• TASK TO COMPLETE: At the line containing "This is ‘Just the Beginning’", begin setting down the entries exactly, and stop only after the last line.

[Collected data]
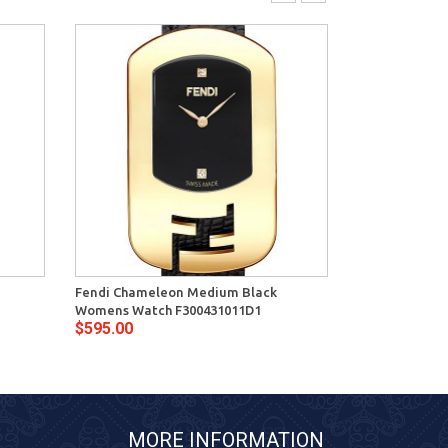
Fendi Chameleon Medium Black
Fendi Chamel
Womens Watch F300431011D1
Womens Watch
$595.00
$595.00
MORE INFORMATION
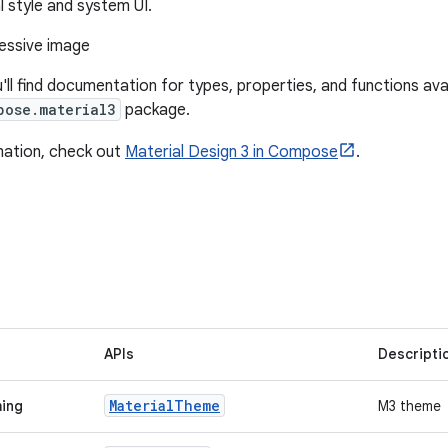
l style and system UI.
u'll find documentation for types, properties, and functions avai
pose.material3
package.
mation, check out
Material Design 3 in Compose
.
APIs
Descripti
Material
Theme
ming
M3 theme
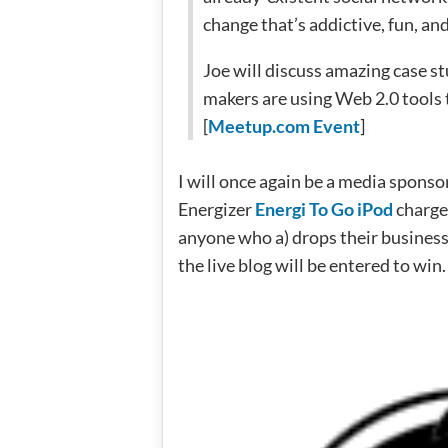
change that’s addictive, fun, a
Joe will discuss amazing case s
makers are using Web 2.0 tools t
[
Meetup.com Event
]
I will once again be a media sponso
Energizer
Energi To Go iPod
charger
anyone who a) drops their business
the live blog will be entered to win.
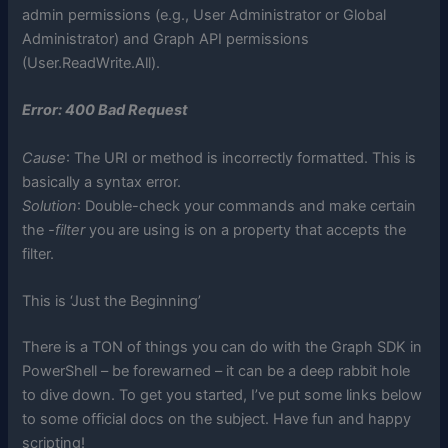
admin permissions (e.g., User Administrator or Global
Administrator) and Graph API permissions
(User.ReadWrite.All).
Error: 400 Bad Request
Cause
: The URI or method is incorrectly formatted. This is
basically a syntax error.
Solution
: Double-check your commands and make certain
the
-filter
you are using is on a property that accepts the
filter.
This is ‘Just the Beginning’
There is a TON of things you can do with the Graph SDK in
PowerShell – be forewarned – it can be a deep rabbit hole
to dive down. To get you started, I’ve put some links below
to some official docs on the subject. Have fun and happy
scripting!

• TASK ANSWER:
This is ‘Just the Beginning’
There is a TON of things you can do with the Graph SDK in
PowerShell – be forewarned – it can be a deep rabbit hole
to dive down. To get you started, I’ve put some links below
to some official docs on the subject. Have fun and happy
scripting!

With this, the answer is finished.